▶ What the task requires
Nothing outside the range is wanted. Repeat exactly the lines below from the one with "list of steps of the parent" through the one with "Corani East Extension represents the".

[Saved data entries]
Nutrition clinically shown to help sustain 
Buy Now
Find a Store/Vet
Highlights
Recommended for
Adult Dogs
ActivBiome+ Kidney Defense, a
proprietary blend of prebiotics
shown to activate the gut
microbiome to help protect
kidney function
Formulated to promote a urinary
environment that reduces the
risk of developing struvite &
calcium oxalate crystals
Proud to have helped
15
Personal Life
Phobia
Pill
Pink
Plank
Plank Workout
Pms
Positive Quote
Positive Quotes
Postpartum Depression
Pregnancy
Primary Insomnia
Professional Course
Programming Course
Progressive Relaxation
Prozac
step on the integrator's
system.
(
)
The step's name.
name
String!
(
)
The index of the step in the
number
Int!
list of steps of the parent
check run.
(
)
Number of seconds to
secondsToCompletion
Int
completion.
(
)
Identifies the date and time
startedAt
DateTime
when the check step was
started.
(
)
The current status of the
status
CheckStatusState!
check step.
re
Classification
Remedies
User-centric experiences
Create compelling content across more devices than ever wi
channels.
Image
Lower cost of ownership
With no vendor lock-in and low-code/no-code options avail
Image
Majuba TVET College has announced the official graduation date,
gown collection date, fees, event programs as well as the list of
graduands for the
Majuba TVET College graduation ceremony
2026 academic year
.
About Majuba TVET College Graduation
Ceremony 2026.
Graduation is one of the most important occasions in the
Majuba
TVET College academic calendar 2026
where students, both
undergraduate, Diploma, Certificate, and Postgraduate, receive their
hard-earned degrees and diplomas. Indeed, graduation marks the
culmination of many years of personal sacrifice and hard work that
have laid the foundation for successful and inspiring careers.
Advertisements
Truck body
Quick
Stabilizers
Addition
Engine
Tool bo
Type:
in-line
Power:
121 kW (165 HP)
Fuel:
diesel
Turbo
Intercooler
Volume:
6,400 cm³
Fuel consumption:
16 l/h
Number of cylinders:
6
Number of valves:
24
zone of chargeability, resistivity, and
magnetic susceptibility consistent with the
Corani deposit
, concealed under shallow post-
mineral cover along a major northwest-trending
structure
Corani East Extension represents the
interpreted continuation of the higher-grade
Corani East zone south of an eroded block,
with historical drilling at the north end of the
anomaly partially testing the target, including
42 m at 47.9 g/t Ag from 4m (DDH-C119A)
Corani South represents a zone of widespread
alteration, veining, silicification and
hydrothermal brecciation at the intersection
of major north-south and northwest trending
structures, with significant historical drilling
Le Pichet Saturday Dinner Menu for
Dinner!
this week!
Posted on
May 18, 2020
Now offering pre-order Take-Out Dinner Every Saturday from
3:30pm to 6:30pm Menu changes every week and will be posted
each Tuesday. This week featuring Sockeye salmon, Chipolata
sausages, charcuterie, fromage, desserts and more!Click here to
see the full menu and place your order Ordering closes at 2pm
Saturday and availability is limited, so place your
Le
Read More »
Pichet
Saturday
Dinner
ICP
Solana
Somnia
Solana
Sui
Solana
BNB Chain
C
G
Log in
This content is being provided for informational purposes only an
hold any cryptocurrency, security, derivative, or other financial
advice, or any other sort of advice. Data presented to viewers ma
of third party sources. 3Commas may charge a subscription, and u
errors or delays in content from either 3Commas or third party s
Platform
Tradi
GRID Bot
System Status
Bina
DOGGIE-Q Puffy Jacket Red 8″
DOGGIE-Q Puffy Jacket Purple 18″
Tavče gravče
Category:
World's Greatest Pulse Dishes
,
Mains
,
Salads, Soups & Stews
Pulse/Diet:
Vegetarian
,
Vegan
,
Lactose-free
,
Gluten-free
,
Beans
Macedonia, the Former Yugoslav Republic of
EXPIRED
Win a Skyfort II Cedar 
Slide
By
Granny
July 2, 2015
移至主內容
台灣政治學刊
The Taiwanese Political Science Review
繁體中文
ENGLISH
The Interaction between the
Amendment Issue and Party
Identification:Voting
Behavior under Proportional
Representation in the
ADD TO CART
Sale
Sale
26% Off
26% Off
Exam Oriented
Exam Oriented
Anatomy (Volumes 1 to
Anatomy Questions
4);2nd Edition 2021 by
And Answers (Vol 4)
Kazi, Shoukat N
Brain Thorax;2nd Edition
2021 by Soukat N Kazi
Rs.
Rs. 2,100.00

▶ Exercise answer
list of steps of the parent
check run.
(
)
Number of seconds to
secondsToCompletion
Int
completion.
(
)
Identifies the date and time
startedAt
DateTime
when the check step was
started.
(
)
The current status of the
status
CheckStatusState!
check step.
re
Classification
Remedies
User-centric experiences
Create compelling content across more devices than ever wi
channels.
Image
Lower cost of ownership
With no vendor lock-in and low-code/no-code options avail
Image
Majuba TVET College has announced the official graduation date,
gown collection date, fees, event programs as well as the list of
graduands for the
Majuba TVET College graduation ceremony
2026 academic year
.
About Majuba TVET College Graduation
Ceremony 2026.
Graduation is one of the most important occasions in the
Majuba
TVET College academic calendar 2026
where students, both
undergraduate, Diploma, Certificate, and Postgraduate, receive their
hard-earned degrees and diplomas. Indeed, graduation marks the
culmination of many years of personal sacrifice and hard work that
have laid the foundation for successful and inspiring careers.
Advertisements
Truck body
Quick
Stabilizers
Addition
Engine
Tool bo
Type:
in-line
Power:
121 kW (165 HP)
Fuel:
diesel
Turbo
Intercooler
Volume:
6,400 cm³
Fuel consumption:
16 l/h
Number of cylinders:
6
Number of valves:
24
zone of chargeability, resistivity, and
magnetic susceptibility consistent with the
Corani deposit
, concealed under shallow post-
mineral cover along a major northwest-trending
structure
Corani East Extension represents the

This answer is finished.